I checked the weather this morning, which is not something I often do in the winter, but sugaring season is nigh and it is time to pay attention. To my surprise, high winds are moving in for tonight and tomorrow, which for us could easily mean a long power outage. I’m glad I checked, now I can run the vacuum, top off the laundry, bring in extra firewood, check our water stores, bake some bread, and get a big pot of something simmering for easy sustenance.

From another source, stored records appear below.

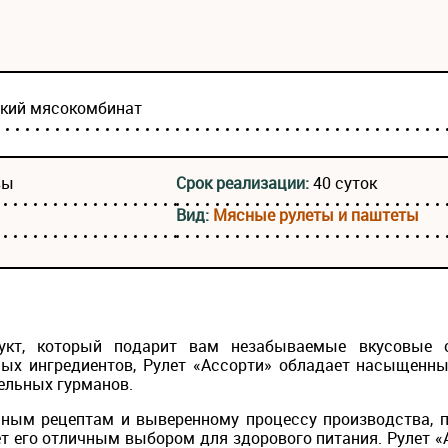
ский мясокомбинат
вы
Срок реализации:
40 суток
Вид:
Мясные рулеты и паштеты
укт, который подарит вам незабываемые вкусовые 
ых ингредиентов, Рулет «Ассорти» обладает насыщенн
ельных гурманов.
ным рецептам и выверенному процессу производства, п
ет его отличным выбором для здорового питания. Рулет «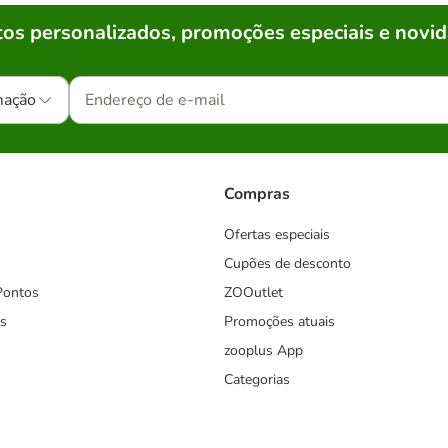
os personalizados, promoções especiais e novid
mação
Compras
Ofertas especiais
Cupões de desconto
Pontos
ZOOutlet
s
Promoções atuais
zooplus App
Categorias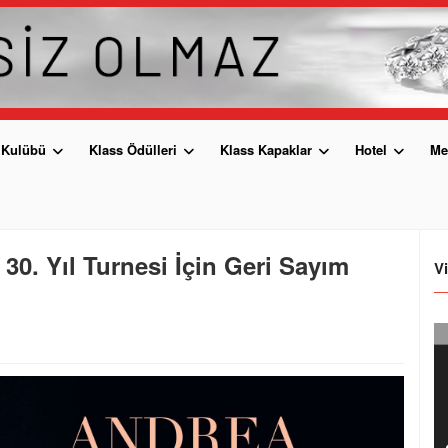
 Kulübü
Klass Ödülleri
Klass Kapaklar
Hotel
Me
0. Yıl Turnesi İçin Geri Sayım
V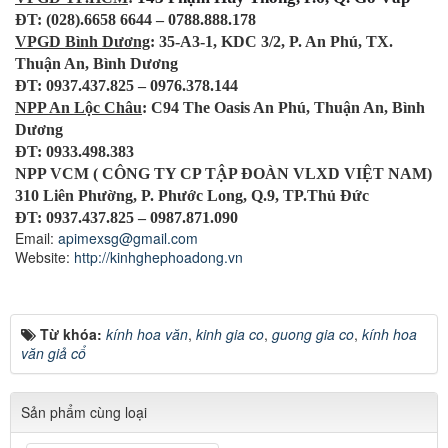
ĐT: (028).6658 6644 – 0788.888.178
VPGD Bình Dương
: 35-A3-1, KDC 3/2, P. An Phú, TX.
Thuận An, Bình Dương
ĐT: 0937.437.825 – 0976.378.144
NPP An Lộc Châu
: C94 The Oasis An Phú, Thuận An, Bình
Dương
ĐT: 0933.498.383
NPP VCM ( CÔNG TY CP TẬP ĐOÀN VLXD VIỆT NAM)
310 Liên Phường, P. Phước Long, Q.9, TP.Thủ Đức
ĐT: 0937.437.825 – 0987.871.090
Email:
apimexsg@gmail.com
Website:
http://kinhghephoadong.vn
Từ khóa:
kính hoa văn
,
kinh gia co
,
guong gia co
,
kính hoa
văn giả cổ
Sản phẩm cùng loại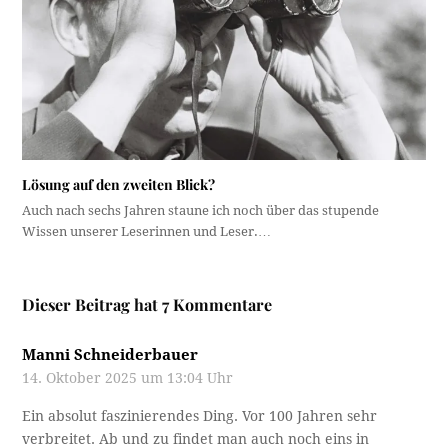
Lösung auf den zweiten Blick?
Auch nach sechs Jahren staune ich noch über das stupende
Wissen unserer Leserinnen und Leser.…
Dieser Beitrag hat 7 Kommentare
Manni Schneiderbauer
14. Oktober 2025 um 13:04 Uhr
Ein absolut faszinierendes Ding. Vor 100 Jahren sehr
verbreitet. Ab und zu findet man auch noch eins in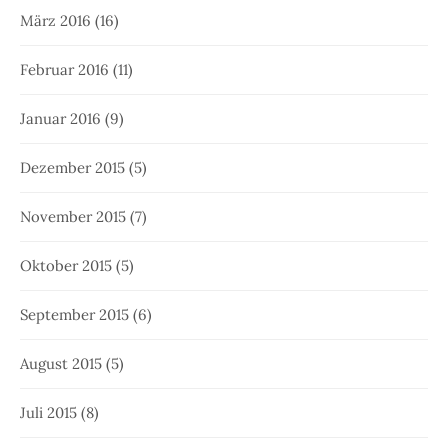
März 2016
(16)
Februar 2016
(11)
Januar 2016
(9)
Dezember 2015
(5)
November 2015
(7)
Oktober 2015
(5)
September 2015
(6)
August 2015
(5)
Juli 2015
(8)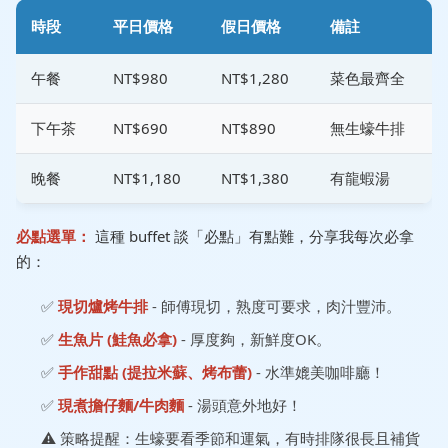
時段
平日價格
假日價格
備註
午餐
NT$980
NT$1,280
菜色最齊全
下午茶
NT$690
NT$890
無生蠔牛排
晚餐
NT$1,180
NT$1,380
有龍蝦湯
必點選單：
這種 buffet 談「必點」有點難，分享我每次必拿
的：
✅
現切爐烤牛排
- 師傅現切，熟度可要求，肉汁豐沛。
✅
生魚片 (鮭魚必拿)
- 厚度夠，新鮮度OK。
✅
手作甜點 (提拉米蘇、烤布蕾)
- 水準媲美咖啡廳！
✅
現煮擔仔麵/牛肉麵
- 湯頭意外地好！
⚠️ 策略提醒：生蠔要看季節和運氣，有時排隊很長且補貨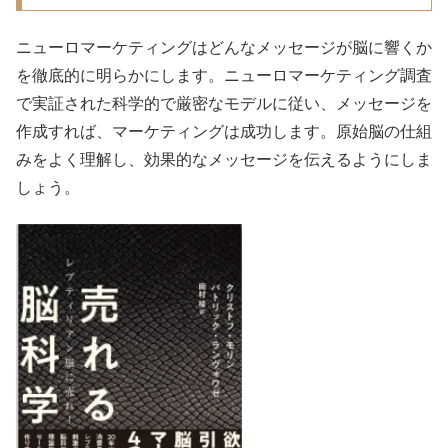
ニューロマーケティングはどんなメッセージが脳に響くか
を徹底的に明らかにします。ニューロマーケティング調査
で実証された科学的で厳密なモデルに従い、メッセージを
作成すれば、マーケティングは成功します。原始脳の仕組
みをよく理解し、効果的なメッセージを伝えるようにしま
しょう。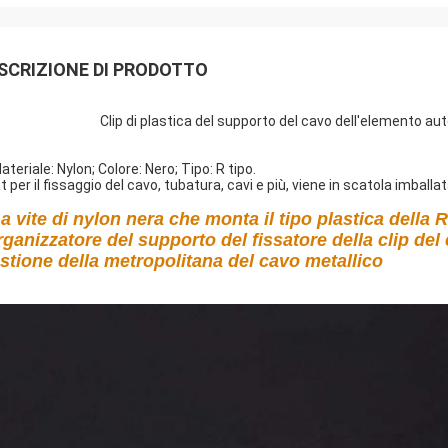
SCRIZIONE DI PRODOTTO
Clip di plastica del supporto del cavo dell'elemento au
ateriale: Nylon; Colore: Nero; Tipo: R tipo.
t per il fissaggio del cavo, tubatura, cavi e più, viene in scatola imball
a vite di nylon nera che monta il tipo plastica della R
organizzatore del supporto del fissatore della clip del 
stione della metropolitana del cavo metallico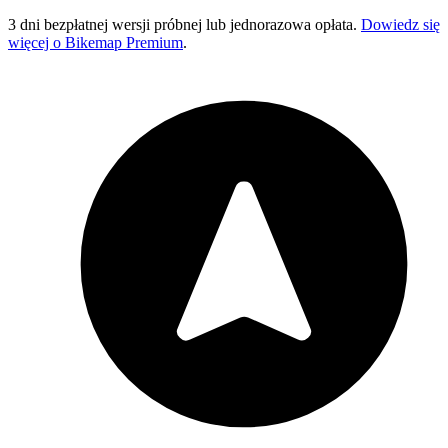
3 dni bezpłatnej wersji próbnej lub jednorazowa opłata.
Dowiedz się
więcej o Bikemap Premium
.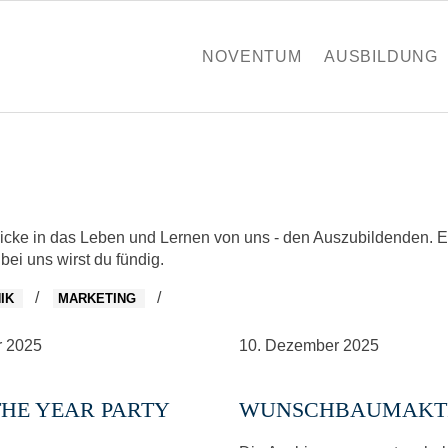
NOVENTUM
AUSBILDUNG
ke in das Leben und Lernen von uns - den Auszubildenden. Ega
ei uns wirst du fündig.
IK
MARKETING
r
2025
10.
Dezember
2025
THE YEAR PARTY
WUNSCHBAUMAKTI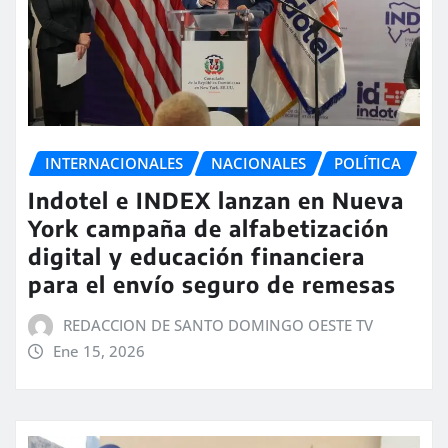
INTERNACIONALES
NACIONALES
POLÍTICA
Indotel e INDEX lanzan en Nueva
York campaña de alfabetización
digital y educación financiera
para el envío seguro de remesas
REDACCION DE SANTO DOMINGO OESTE TV
Ene 15, 2026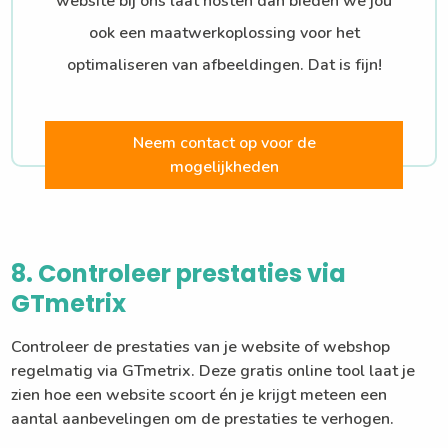
website bij ons laat hosten dan bieden we jou
ook een maatwerkoplossing voor het
optimaliseren van afbeeldingen. Dat is fijn!
Neem contact op voor de
mogelijkheden
8. Controleer prestaties via
GTmetrix
Controleer de prestaties van je website of webshop
regelmatig via GTmetrix. Deze gratis online tool laat je
zien hoe een website scoort én je krijgt meteen een
aantal aanbevelingen om de prestaties te verhogen.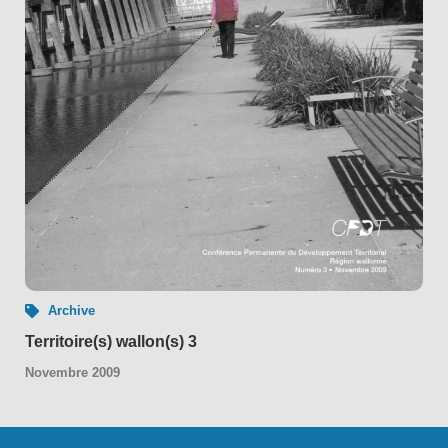
Archive
Territoire(s) wallon(s) 3
Novembre 2009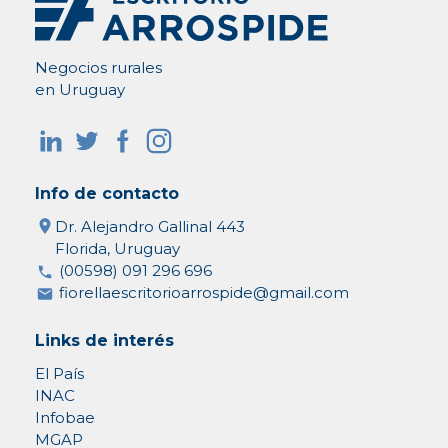
Negocios rurales
en Uruguay
Info de contacto
Dr. Alejandro Gallinal 443
Florida, Uruguay
(00598) 091 296 696
fiorellaescritorioarrospide@gmail.com
Links de interés
El País
INAC
Infobae
MGAP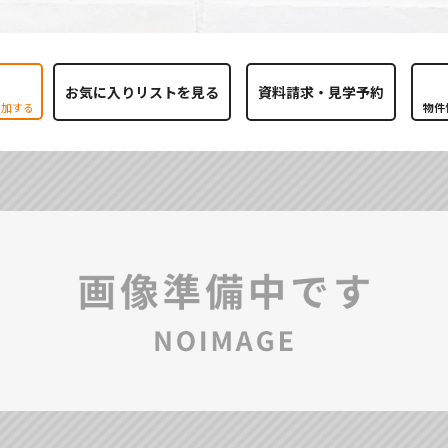
お気に入りリストを見る
追加する
物件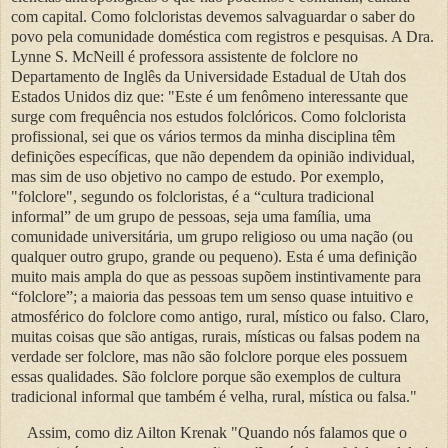
com capital. Como folcloristas devemos salvaguardar o saber do
povo pela comunidade doméstica com registros e pesquisas. A Dra.
Lynne S. McNeill é professora assistente de folclore no
Departamento de Inglês da Universidade Estadual de Utah dos
Estados Unidos diz que: "Este é um fenômeno interessante que
surge com frequência nos estudos folclóricos. Como folclorista
profissional, sei que os vários termos da minha disciplina têm
definições específicas, que não dependem da opinião individual,
mas sim de uso objetivo no campo de estudo. Por exemplo,
"folclore", segundo os folcloristas, é a “cultura tradicional
informal” de um grupo de pessoas, seja uma família, uma
comunidade universitária, um grupo religioso ou uma nação (ou
qualquer outro grupo, grande ou pequeno). Esta é uma definição
muito mais ampla do que as pessoas supõem instintivamente para
“folclore”; a maioria das pessoas tem um senso quase intuitivo e
atmosférico do folclore como antigo, rural, místico ou falso. Claro,
muitas coisas que são antigas, rurais, místicas ou falsas podem na
verdade ser folclore, mas não são folclore porque eles possuem
essas qualidades. São folclore porque são exemplos de cultura
tradicional informal que também é velha, rural, mística ou falsa."
Assim, como diz Ailton Krenak "Quando nós falamos que o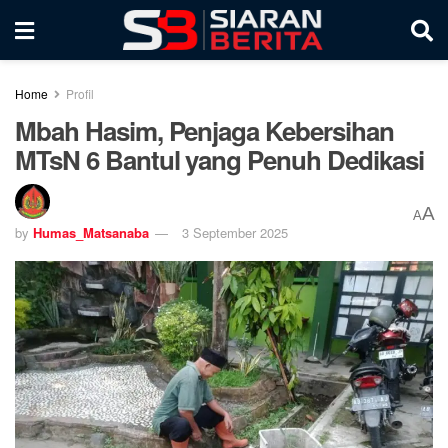
Home
Profil
Mbah Hasim, Penjaga Kebersihan
MTsN 6 Bantul yang Penuh Dedikasi
A
A
by
Humas_Matsanaba
3 September 2025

I am working on a post about preparing cold and flu kits for the home that will be published here next week, if not sooner. Cold and flu supplies are something I like to have on hand before any sign of illness strikes, not when. I feel like I’d like to do a multi-part preparedness series but do not want to come across as one of those people, because I’m not. I think a lot of people miss the boat on preparedness, focusing on extreme (unlikely) scenarios at the expense of being equipped for handling everyday emergencies that will actually happen. Maybe it’s the Virgo in me, maybe it’s the nature of being self-employed and knowing how dependent I am on myself for everything, make it’s the way I was raised. I’m not really sure. I guess it just seems like good logic to be ready for the obvious events in life.
As I finish up this post I am texting with my husband. His car just broke down on a Connecticut highway in the pouring rain. Died while traveling highway speed, no wipers, no anything. Thankfully there was an exit up ahead so he coasted off, and even more thankfully, there was a green light at the end of the exit so he was able to coast straight through into a parking lot, which is a great spot to land while waiting for roadside assistance. Isn't it funny to think what luck! as you sit there with a dead car in the pouring rain. How quickly our priorities right themselves. With him is a backpack filled with anything he might need to deal with a moment like this: water, calories (snack/meal bars + jerky), change of clothes and shoes as he’s generally wearing a suit and that’s not a good situation for dealing with a broken down car. He carries a bit more than that, too, but those are the kind of basics that provide peace of mind and comfort when a tow truck is one to two hours out. Especially if you have children in the car.
Anyway, my point is, zombies aren’t coming for you, but a broken down car on a pouring-rain-morning-traffic highway is. I would like to write more about being prepared for things like that.